CRC Standard Mathematical Tables and Formulae, Numerical Recipes in C, Seminumerical Algorithms, Applied Cryptography, The Twofish Encryption Algorithm

For starters, they are all published earlier than 1999, mostly before 1996, and in one case, 1969.  They all cost about $50 apiece.  They all have information that was probably at one point or another classified as munitions by the US government.  In my computing history, they have all led to my understanding of encryption, random numbers, and other esoteric subjects required to do some basic computing tasks.

Why do I look at them now?  Well, this is one of those cases where all the information they contain can be found on the internet in one form or another.  So, it's time to de Treasure them.  But, before they go, I thought I'd look at some of the bookmarks that I had made and see what I was interested in almost 10 years ago.

From the CRC, I find a bookmark on the page headed:



Linear Congruential generators.

Turns out, you can generate pseudo random numbers by a simple formula.  Pseudo random because they're not random at all.  You can predict exactly what the next number will be based on the current state of the calculation, and the initial state of the calculation.

Xn = aXn-1 + b (mod M)

That is, a 'random' number Xn can be generated by taking Xn -1, multiplying by 'a', adding 'b' and modulus 'M'.  It works out nicely because it's a simple multiplication, and add, and some other little thing at the end.  Really fast stuff.  Depending on what numbers you pick for a, b, M , and the initial seed, you can generate these numbers rippin fast on modern computing hardware.

What's a Mersenne prime?  I don't know, I'm sure you can look it up on the internet.  It turns out that if you use one of these as the 'M', you get really fast computations.

One concern with LCG RNGs (Linear Congruential Random Number Generators) is the periodicity.  That is, how many times can you generate a number before the sequence begins to repeat itself?  The trick is in the numbers you choose.

There are plenty of tables for what a, b, and M should be

a               b           M            Source

7(5)          0        2(31)-1    Park-Miller

131           0        2(35)       Neave

16333   25887    2(15)       Oakenfull

3432       6789     9973       Oakenfull

171            0       30269      Wichman-Hill


For those who are in the know, I'm sure these names mean much, and a hush goes over the audience when they speak.  For most of us though, the intricacies of LCG constants are lost in the bowels of the rand() function.  Most people neither know, nor care about the details.  And that my friends is the beginning of all our troubles with writing secure software.

What about shift register generators, Lagged-Fibonacci generators, and chained LCGs?  What kind of random numbers are you consuming in your applications?  Do you care about the distribution of the lower bits?  Do you care that your numbers may overflow before the modulus?  Do you care that you are losing some precision when you're flipping between int and float?

These are little tidbits from the CRC.  A book chock full of tables, formulas, and the like.  I used the CRC when I was in high school to look up log tables.  And I'm sure it's been in existance in various forms for a couple hundred years before that.

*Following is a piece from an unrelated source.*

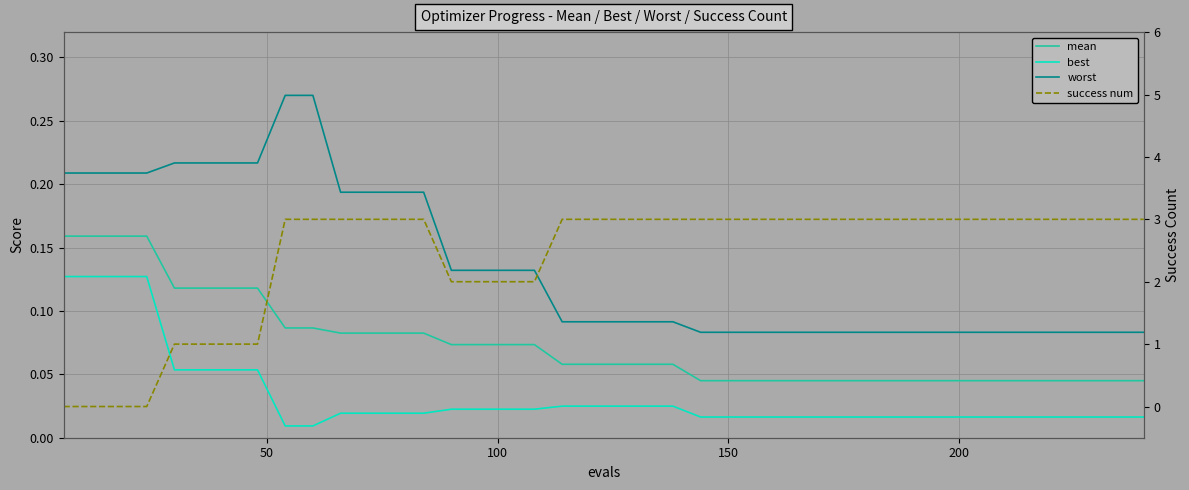

What are all the series names shown in the legend?

mean, best, worst, success num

 Donald Knuth goes over the top in “Seminumerical Algorithms”.  Knuth spends an unprecedented 177 pages on the subject of random numbers, random sequences, and anything esoteric with the word 'random' in it.  Can you believe it?  177 pages?  Surely the spec, docs, code, and tests for the typical rand() function do not take up that much space.  I'd guess they typically take up no more than two pages worth of text layed end to end.

What's the point?  I don't know, I guess I'm just being a little random.  How random you can't possibly know unless you understand where I started, and under what conditions I change the subject.

As I de treasure these books, I can't help but think that most programmers using modern programming languages today, aren't likely to amass such a library, nor understand the esoteric little pieces embodied in the deep literature.  Maybe we've gone beyond the point of having to care about such things.  To a certain extent, this is true.  The general computing public does not need to care about the multipliers that are used in the LCG found deep within our rand() implementation.  But, I hope the systems programmer who wrote that code sure understood what they were doing, and I hope they didn't de treasure their library of knowledge too soon.